Mengenai pendidikan tinggi hukum, Retno secara lugas menyampaikan bahwa perkembangan teknologi digital yang mendisrupsi nyaris seluruh sektor dan bidang, harusnya menjadi pemahaman baru yang membutuhkan tindak lanjut nyata. Dalam konteks lembaga pendidikan, FH Undip terus memperbaharui konsepsi dan pemikiran-pemikiran hukum terkait dengan teknologi digital dan implikasinya. Juga melakukan kolaborasi dengan berbagai pihak untuk menemukan solusi agar tetap ada kepastian hukum bagi masyarakat yang memanfaatkan teknologi digital.
“Teknologi digital bukan hanya E-Court yang meliputi layanan pendaftaran perkara, informasi taksiran panjar biaya perkara, serta cara pembayaran dan pemanggilan yang dilakukan dengan saluran elektronik dan daring; tapi juga menyangkut keabsahan bukti elektronik, pengesahan secara elektronik untuk perjanjian dan berbagai layanan umum yang berbasis teknologi informasi. Karena itu, kami harus mampu menyiapkan kurikulum agar lulusan kami selain kompeten dalam pemahaman hukum juga memiliki pemahaman budaya digital,” ujarnya.
Pendidikan hukum harus banyak menyesuaikan dengan perkembangan teknologi. Konsep-konsep hukum tentang perjanjian, jual beli, sewa menyewa, hubungan ketenagakerjaan, dan modus tindak pidana berkembang sedemikian rupa sehingga menjadi tantangan bagi civitas akademika. Yang harus menyesuaikan bukan hanya para praktisi dan mahasiswa, tapi juga pengelola perguruan tinggi hukum.
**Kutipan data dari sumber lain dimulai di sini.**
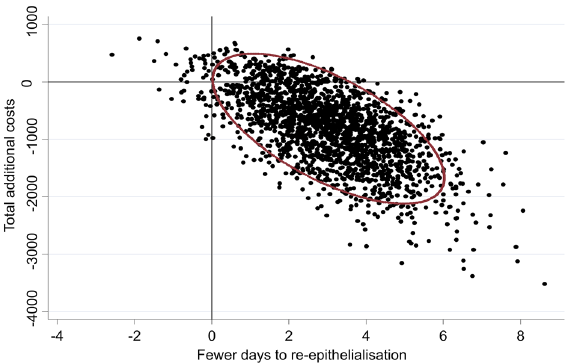
Figure 1. Incremental cost-effectiveness of adjunctive NPWT versus standard care with 95% confidence ellipse.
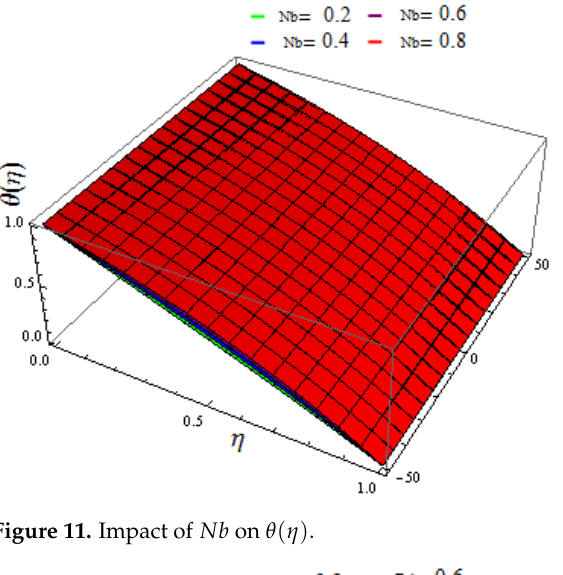
Figure 11. Impact of 𝑁𝑏 on 𝜃(𝜂) .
Dalam pada sistem pendidikan dan perkuliahan, karena wabah Covid-19 kuliah harus di lakukan secara daring. Konsekuensi perkuliahan online adalah perubahan sistem absensi, tata cara ujian maupun terkait dengan kegiatan akademik lainnya seperti pengambilan mata kuliah dan pengurusan surat-surat juga dilakukan secara online. “Undip telah menfasilitasi dengan menggunakan teknologi Single Sign On atau SSO. Sehingga kami lebih mudah menyesuaikannya,” ungkapnya mengakhiri percakapan.